General information
- Type: Dive bomber and ground-attack
- Manufacturer: Blohm & Voss
- Designer: Richard Vogt
- Status: Design project

= Blohm & Voss P 193 =

The Blohm & Voss P 193 was a design study for a dive bomber/ground attack aircraft intended to replace the Junkers Ju 87.

Its single-engine pusher design featured a variable-incidence wing, which could rotate for takeoff without risking ground impact by the pusher propeller at the rear.

==History==
Through the Spring of 1944 the Blohm & Voss design team under Richard Vogt studied a series of design configurations for a "Stuka" dive bomber and ground-attack aircraft, with a view to replacing the ageing Junkers Ju 87 and relieving the demand on the Focke-Wulf Fw 190, which was being pressed into the role as a temporary stopgap. Ultimately, none of the competing designs would be produced and the Fw 190 was replaced in the ground-attack role by the Messerschmitt Me 262 jet fighter.

Among the first of these was the P 193. Others, studied either in parallel or shortly afterwards, included the P 192, P 194 and P 196.

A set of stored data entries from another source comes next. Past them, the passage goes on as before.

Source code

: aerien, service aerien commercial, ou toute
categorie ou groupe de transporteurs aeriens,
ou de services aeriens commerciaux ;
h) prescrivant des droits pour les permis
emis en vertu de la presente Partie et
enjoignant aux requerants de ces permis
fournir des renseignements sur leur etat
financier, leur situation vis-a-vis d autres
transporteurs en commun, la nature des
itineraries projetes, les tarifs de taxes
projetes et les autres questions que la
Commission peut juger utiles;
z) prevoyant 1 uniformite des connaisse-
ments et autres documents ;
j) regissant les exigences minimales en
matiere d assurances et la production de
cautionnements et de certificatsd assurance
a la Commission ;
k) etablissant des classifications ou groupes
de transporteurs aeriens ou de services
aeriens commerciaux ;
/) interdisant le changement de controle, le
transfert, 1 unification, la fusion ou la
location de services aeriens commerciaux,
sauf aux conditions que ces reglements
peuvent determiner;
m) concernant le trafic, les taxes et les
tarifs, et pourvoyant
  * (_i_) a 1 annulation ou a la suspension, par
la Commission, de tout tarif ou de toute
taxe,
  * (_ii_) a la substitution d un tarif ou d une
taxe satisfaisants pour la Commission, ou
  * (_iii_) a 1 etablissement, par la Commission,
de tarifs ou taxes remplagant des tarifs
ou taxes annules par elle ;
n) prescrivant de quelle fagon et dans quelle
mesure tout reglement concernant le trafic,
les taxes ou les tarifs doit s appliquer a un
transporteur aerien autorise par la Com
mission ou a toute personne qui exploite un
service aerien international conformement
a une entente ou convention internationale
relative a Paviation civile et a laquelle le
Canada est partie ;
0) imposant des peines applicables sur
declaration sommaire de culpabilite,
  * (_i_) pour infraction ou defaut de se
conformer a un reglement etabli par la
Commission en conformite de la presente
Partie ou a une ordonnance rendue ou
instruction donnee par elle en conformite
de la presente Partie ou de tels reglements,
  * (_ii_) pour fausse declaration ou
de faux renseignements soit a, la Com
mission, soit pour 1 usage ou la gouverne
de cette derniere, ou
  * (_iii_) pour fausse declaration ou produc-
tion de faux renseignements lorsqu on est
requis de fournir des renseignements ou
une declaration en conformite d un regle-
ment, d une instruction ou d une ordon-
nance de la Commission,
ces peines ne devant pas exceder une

Although its estimated top speed of 640 kph at 7120 m was faster than the P 102, the rate of climb of the P 193 proved inadequate and the design was dropped.

==Design==
The P 193 was of pusher layout with a deep ventral fin to protect the rear-mounted propeller from ground impact, but was otherwise conventional in appearance. The pilot was seated well forward, giving an excellent vision, while the Junkers Jumo 213A engine, rated at 1330 kW, was mid-mounted and drove the propeller through a long extension shaft.

In order to obtain the necessary rotation for takeoff, the incidence of the main wing could be increased, similar to the earlier Bv 144 transport prototype then under construction in France.

Despite its difference from the even more radical P 192, studied in parallel, the two designs shared many of the same wing, forward fuselage, tricycle undercarriage and armament components.

It had a wing span of 11.4 m and length of 10.3 m.